Con cara de chico en su primer día de jardín de infantes, entro-digo permiso-buenasssss-yo soy Gustavo. En el “corner” de la puerta que daba al balcón está el novio de mi amiga fumando, con ojeras y cara de gripe. Mala suerte, pensé, ya empezamos mal si la pierna está averiada. Al lado de él, como una matrona endomingada, estaba mi candidata. Sentí un repentino sudor frío que me caia desde la nuca hasta la raya del culo. Traté de conformarme pensando que a los 40 años ya debería haberme acostumbrado a no juzgar a la gente –y especialmente a las mujeres- por su aspecto; ¿o acaso mi ex no era DI-VI-NA antes de ser una bruja?

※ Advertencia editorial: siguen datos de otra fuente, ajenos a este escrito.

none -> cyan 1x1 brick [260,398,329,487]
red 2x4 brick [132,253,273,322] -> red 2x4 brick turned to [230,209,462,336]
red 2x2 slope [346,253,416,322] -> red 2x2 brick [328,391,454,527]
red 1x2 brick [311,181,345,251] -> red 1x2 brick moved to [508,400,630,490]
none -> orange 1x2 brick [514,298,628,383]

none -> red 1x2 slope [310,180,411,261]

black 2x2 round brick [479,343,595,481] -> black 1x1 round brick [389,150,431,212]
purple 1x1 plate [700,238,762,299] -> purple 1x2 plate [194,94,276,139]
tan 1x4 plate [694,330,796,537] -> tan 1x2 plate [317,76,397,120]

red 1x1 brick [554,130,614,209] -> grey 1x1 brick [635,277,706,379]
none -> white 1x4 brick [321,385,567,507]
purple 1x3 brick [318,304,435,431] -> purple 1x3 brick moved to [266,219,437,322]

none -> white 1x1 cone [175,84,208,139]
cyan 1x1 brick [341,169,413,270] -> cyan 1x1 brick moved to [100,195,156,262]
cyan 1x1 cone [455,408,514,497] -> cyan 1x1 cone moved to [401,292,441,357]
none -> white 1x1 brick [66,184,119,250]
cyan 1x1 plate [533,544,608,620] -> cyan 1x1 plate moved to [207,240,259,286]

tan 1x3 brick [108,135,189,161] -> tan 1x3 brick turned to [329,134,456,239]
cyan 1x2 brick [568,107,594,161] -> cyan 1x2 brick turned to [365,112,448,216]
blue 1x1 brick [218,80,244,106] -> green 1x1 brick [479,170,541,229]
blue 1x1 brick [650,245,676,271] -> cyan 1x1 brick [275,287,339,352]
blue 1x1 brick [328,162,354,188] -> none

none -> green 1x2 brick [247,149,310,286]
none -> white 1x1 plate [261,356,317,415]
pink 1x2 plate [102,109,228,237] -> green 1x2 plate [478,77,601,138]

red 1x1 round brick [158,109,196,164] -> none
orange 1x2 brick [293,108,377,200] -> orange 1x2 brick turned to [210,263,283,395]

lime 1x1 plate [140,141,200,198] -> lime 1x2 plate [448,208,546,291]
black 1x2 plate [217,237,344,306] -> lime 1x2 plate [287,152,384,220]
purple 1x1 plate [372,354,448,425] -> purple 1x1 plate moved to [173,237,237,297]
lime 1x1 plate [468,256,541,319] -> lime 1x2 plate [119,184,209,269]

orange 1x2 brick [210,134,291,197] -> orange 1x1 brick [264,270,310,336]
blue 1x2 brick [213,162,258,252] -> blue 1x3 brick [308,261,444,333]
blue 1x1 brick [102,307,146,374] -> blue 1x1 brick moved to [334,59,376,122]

Desde el otro “corner” se asoma mi amiga desde el baño, con una toalla alrededor del cuello como Bonavena, los ojos abiertos como si se le fueran a salir de la cara, el tubo de rimmel en una mano y el palito en la otra.
-¡Titán, al fin llegaste! – y me hace una sonrisa de costado, tan suya, tan hija de puta, como sabiendo que lo que me impedía que me tirara por el balcón en ese mismo instante es que tenía que correr al engripado novio para salir.
Como si fuera lo más normal del mundo y nos conociéramos de la primaria, Susana –porque, encima, hasta el nombre estaba mal- me empieza a hablar aún antes de que yo saliera de mi estupor y se me escurriera el sudor de la raya del culo.
-La noche está perdida- pensé para mis adentros, pero parece que la voz salió de mi boca sin control y le escupí la frase en la cara, como poseído, como respuesta a no se que pregunta que me había hecho.
No sé si por la gripe o por mi exabrupto, el engripado tosió como atorado, desde el baño se oyeron unos ruidos como de maquillaje que se cae al piso sin control y “la Su” quedó petrificada en una mueca de asombro.
-Perdida de calurosa, y yo con esta tricota.- dije y me largué a reir como el doctor Frankenstein cuando grita “¡Está vivo!” en esas películas de clase B.